Supercomputing as a Service
Yes! You read it right. Nvidia is all set to provide AI-based services to enterprises that could potentially train advanced models for generative AI
Microchip manufacturer Nvidia is taking a leap of faith to offer users access to supercomputing power from web browsers. The service called Nvidia DGX Cloud could potentially allow enterprises to run workloads through this service, thus creating a much-needed advanced training model for generative artificial intelligence (AI).
To be available initially only through the Oracle Cloud Infrastructure (OCI), the DGX Cloud aims to make AI supercomputers available to enterprises through a web browser that potentially simplifies on-premises deployment and management.
What does it actually mean for users?
The company made the announcement via a blog post, which said “DGX Cloud provides dedicated clusters of NVIDIA DGX AI supercomputing, paired with NVIDIA AI software.

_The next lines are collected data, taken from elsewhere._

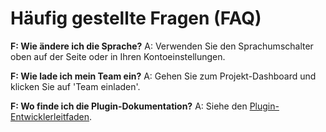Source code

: # Häufig gestellte Fragen (FAQ)

**F: Wie ändere ich die Sprache?**
A: Verwenden Sie den Sprachumschalter oben auf der Seite oder in Ihren Kontoeinstellungen.

**F: Wie lade ich mein Team ein?**
A: Gehen Sie zum Projekt-Dashboard und klicken Sie auf 'Team einladen'.

**F: Wo finde ich die Plugin-Dokumentation?**
A: Siehe den [Plugin-Entwicklerleitfaden](./plugin-dev-guide.md). 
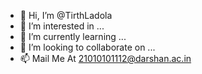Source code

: - 👋 Hi, I’m @TirthLadola
- 👀 I’m interested in ...
- 🌱 I’m currently learning ...
- 💞️ I’m looking to collaborate on ...
- 📫 Mail Me At 21010101112@darshan.ac.in

<!---
TirthLadola/TirthLadola is a ✨ special ✨ repository because its `README.md` (this file) appears on your GitHub profile.
You can click the Preview link to take a look at your changes.
--->
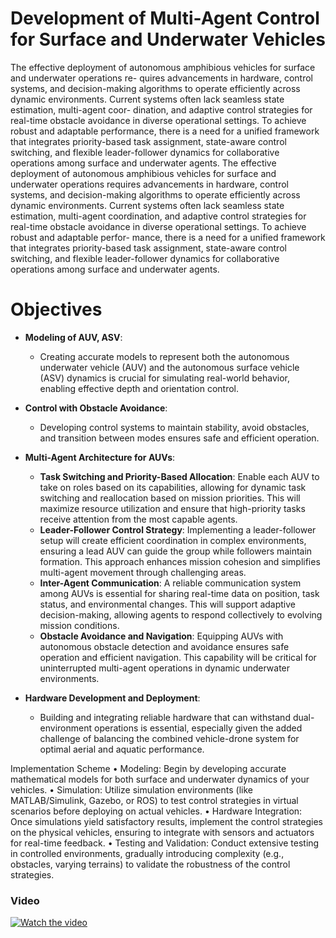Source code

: 
# Development of Multi-Agent Control for Surface and Underwater Vehicles
The effective deployment of autonomous amphibious vehicles for surface and underwater operations re-
quires advancements in hardware, control systems, and decision-making algorithms to operate efficiently
across dynamic environments. Current systems often lack seamless state estimation, multi-agent coor-
dination, and adaptive control strategies for real-time obstacle avoidance in diverse operational settings.
To achieve robust and adaptable performance, there is a need for a unified framework that integrates
priority-based task assignment, state-aware control switching, and flexible leader-follower dynamics for
collaborative operations among surface and underwater agents. The effective deployment of autonomous
amphibious vehicles for surface and underwater operations requires advancements in hardware, control
systems, and decision-making algorithms to operate efficiently across dynamic environments. Current
systems often lack seamless state estimation, multi-agent coordination, and adaptive control strategies
for real-time obstacle avoidance in diverse operational settings. To achieve robust and adaptable perfor-
mance, there is a need for a unified framework that integrates priority-based task assignment, state-aware
control switching, and flexible leader-follower dynamics for collaborative operations among surface and
underwater agents.

# Objectives

- **Modeling of AUV, ASV**: 
    - Creating accurate models to represent both the autonomous underwater vehicle (AUV) and the autonomous surface vehicle (ASV) dynamics is crucial for simulating real-world behavior, enabling effective depth and orientation control.

- **Control with Obstacle Avoidance**: 
    - Developing control systems to maintain stability, avoid obstacles, and transition between modes ensures safe and efficient operation.

- **Multi-Agent Architecture for AUVs**:
    - **Task Switching and Priority-Based Allocation**: Enable each AUV to take on roles based on its capabilities, allowing for dynamic task switching and reallocation based on mission priorities. This will maximize resource utilization and ensure that high-priority tasks receive attention from the most capable agents.
    - **Leader-Follower Control Strategy**: Implementing a leader-follower setup will create efficient coordination in complex environments, ensuring a lead AUV can guide the group while followers maintain formation. This approach enhances mission cohesion and simplifies multi-agent movement through challenging areas.
    - **Inter-Agent Communication**: A reliable communication system among AUVs is essential for sharing real-time data on position, task status, and environmental changes. This will support adaptive decision-making, allowing agents to respond collectively to evolving mission conditions.
    - **Obstacle Avoidance and Navigation**: Equipping AUVs with autonomous obstacle detection and avoidance ensures safe operation and efficient navigation. This capability will be critical for uninterrupted multi-agent operations in dynamic underwater environments.

- **Hardware Development and Deployment**: 
    - Building and integrating reliable hardware that can withstand dual-environment operations is essential, especially given the added challenge of balancing the combined vehicle-drone system for optimal aerial and aquatic performance.


Implementation Scheme
• Modeling: Begin by developing accurate mathematical models for both surface and underwater  dynamics of your vehicles.
• Simulation: Utilize simulation environments (like MATLAB/Simulink, Gazebo, or ROS) to test control strategies in virtual scenarios before deploying on actual vehicles.
• Hardware Integration: Once simulations yield satisfactory results, implement the control strategies
on the physical vehicles, ensuring to integrate with sensors and actuators for real-time feedback.
• Testing and Validation: Conduct extensive testing in controlled environments, gradually introducing
complexity (e.g., obstacles, varying terrains) to validate the robustness of the control strategies.


### Video
[![Watch the video](https://img.youtube.com/vi/sVQAPMuBPPs&list=PLeGlw_YNKerEtMuekMxKAprKBLYVwNjb-&index=4/maxresdefault.jpg)](https://www.youtube.com/watch?v=sVQAPMuBPPs&list=PLeGlw_YNKerEtMuekMxKAprKBLYVwNjb-&index=4)
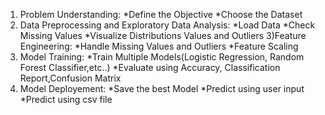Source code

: 1)	Problem Understanding:
*Define the Objective
*Choose the Dataset
2) Data Preprocessing and Exploratory Data Analysis:
*Load Data
*Check Missing Values
*Visualize Distributions Values and Outliers
3)Feature Engineering:
*Handle Missing Values and Outliers
*Feature Scaling
4) Model Training:
*Train Multiple Models(Logistic Regression, Random Forest Classifier,etc..)
*Evaluate using Accuracy, Classification Report,Confusion Matrix
5) Model Deployement:
*Save the best Model
*Predict using user input
*Predict using csv file
   
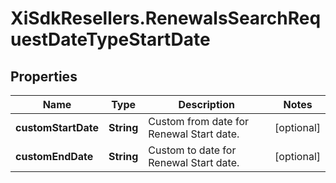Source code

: # XiSdkResellers.RenewalsSearchRequestDateTypeStartDate

## Properties

Name | Type | Description | Notes
------------ | ------------- | ------------- | -------------
**customStartDate** | **String** | Custom from date for Renewal Start date. | [optional] 
**customEndDate** | **String** | Custom to date for Renewal Start date. | [optional]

The service makes it possible for every enterprise to access its own AI supercomputer using a simple web browser, removing the complexity of acquiring, deploying and managing on-premises infrastructure.”
“We are at the iPhone moment of AI. Startups are racing to build disruptive products and business models, and incumbents are looking to respond,” says Jensen Huang, founder and CEO of Nvidia. DGX Cloud gives customers instant access to Nvidia AI supercomputing in global-scale clouds, he said in a formal company announcement.
But the service doesn’t come cheap at all
Of course, the service won’t come cheap as Nvidia would charge a whopping $37,000 per month for access to eight of their A100 or H100 chips – both designed for AI computing. Each instance of the DGX Cloud features eight Nvidia H100 or A100 80GB Tensor Core GPUs that add up to a massive 640GB of GPU memory per node.
“A high-performance, low-latency fabric built with Nvidia Networking ensures workloads can scale across clusters of interconnected systems, allowing multiple instances to act as one massive GPU to meet the performance requirements of advanced AI training,” says Nvidia’s blog post by way of explanation of how the system works.
Reports suggest that several companies have already piloted the DGX Cloud service. A report published on SdxCentral says ServiceNow has deployed DGX Cloud with on-premises Nvidia DGX supercomputers to power its AI research on large language models (LLMs), code generation, and causal analysis.
What does it all include?
The DGX Cloud environment includes the company’s software layer Nvidia AI Enterprise designed to provide end-to-end AI frameworks and pre-trained models to accelerate data science pipelines and streamline the development and deployment of production AI. The OCI Supercluster aims to provide a remote direct memory access network, bare-metal compute, and high-performance local and block storage that can scale to superclusters of over 32,000 GPUs.
Companies can now rent cloud clusters on a monthly basis to optimize scalability while also developing large, multi-node training workloads. On its part, Nvidia claims this move would reduce wait times for highly sought-after accelerated computing resources and expects Microsoft Azure to start hosting DGX Cloud from the next quarter.
Given the growing concerns over generative AI and its limitations around accuracy, scalability and recollection capabilities, this supercomputing as a service could bring the requisite processing power to future efforts around AI. The need for long-term memory for AI applications has been spoken about as this allows models to recall things for a longer time.